Reproduce every line of the records below word for word, leaving out the pictures.

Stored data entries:
+--
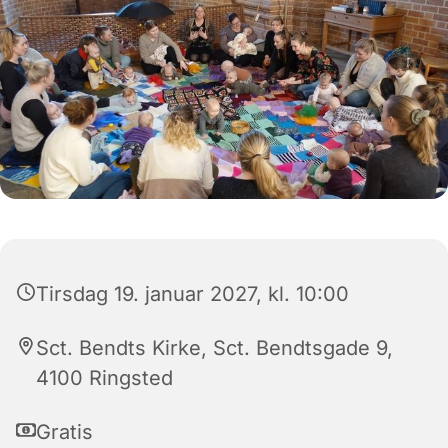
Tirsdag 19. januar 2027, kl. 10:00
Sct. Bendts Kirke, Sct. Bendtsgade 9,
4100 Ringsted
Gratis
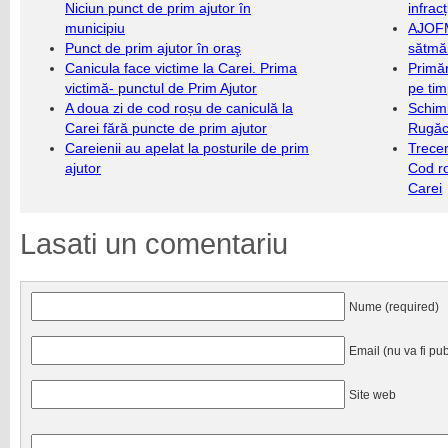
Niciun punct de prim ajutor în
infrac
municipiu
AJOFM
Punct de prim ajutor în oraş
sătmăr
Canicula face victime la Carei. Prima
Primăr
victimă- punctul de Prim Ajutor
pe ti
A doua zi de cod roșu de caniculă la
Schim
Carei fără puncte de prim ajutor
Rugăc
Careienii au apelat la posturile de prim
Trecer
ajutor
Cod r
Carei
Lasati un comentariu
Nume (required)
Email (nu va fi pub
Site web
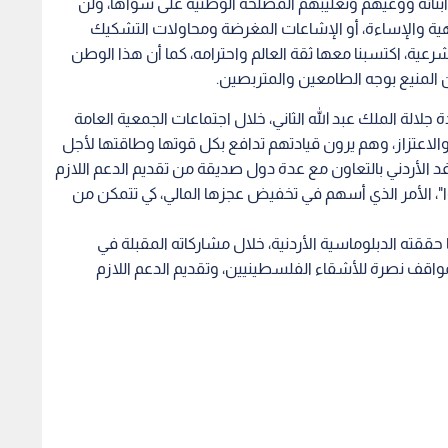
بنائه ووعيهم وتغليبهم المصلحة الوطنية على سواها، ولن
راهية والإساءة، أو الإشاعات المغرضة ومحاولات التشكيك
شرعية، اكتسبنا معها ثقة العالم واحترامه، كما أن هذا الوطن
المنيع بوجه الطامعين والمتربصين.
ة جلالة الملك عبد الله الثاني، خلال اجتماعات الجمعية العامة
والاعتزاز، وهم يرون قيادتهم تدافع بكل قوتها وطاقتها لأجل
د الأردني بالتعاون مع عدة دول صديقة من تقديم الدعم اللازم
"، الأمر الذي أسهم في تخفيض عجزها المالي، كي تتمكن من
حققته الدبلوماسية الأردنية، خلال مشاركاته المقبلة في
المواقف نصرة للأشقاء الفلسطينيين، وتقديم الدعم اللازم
+--
- _ANSWER SPACE_
Tirsdag 19. januar 2027, kl. 10:00
Sct. Bendts Kirke, Sct. Bendtsgade 9,
4100 Ringsted
Gratis
Niciun punct de prim ajutor în
infrac
municipiu
AJOFM
Punct de prim ajutor în oraş
sătmăr
Canicula face victime la Carei. Prima
Primăr
victimă- punctul de Prim Ajutor
pe ti
A doua zi de cod roșu de caniculă la
Schim
Carei fără puncte de prim ajutor
Rugăc
Careienii au apelat la posturile de prim
Trecer
ajutor
Cod r
Carei
Lasati un comentariu
Nume (required)
Email (nu va fi pub
Site web
بنائه ووعيهم وتغليبهم المصلحة الوطنية على سواها، ولن
راهية والإساءة، أو الإشاعات المغرضة ومحاولات التشكيك
شرعية، اكتسبنا معها ثقة العالم واحترامه، كما أن هذا الوطن
المنيع بوجه الطامعين والمتربصين.
ة جلالة الملك عبد الله الثاني، خلال اجتماعات الجمعية العامة
والاعتزاز، وهم يرون قيادتهم تدافع بكل قوتها وطاقتها لأجل
د الأردني بالتعاون مع عدة دول صديقة من تقديم الدعم اللازم
"، الأمر الذي أسهم في تخفيض عجزها المالي، كي تتمكن من
حققته الدبلوماسية الأردنية، خلال مشاركاته المقبلة في
المواقف نصرة للأشقاء الفلسطينيين، وتقديم الدعم اللازم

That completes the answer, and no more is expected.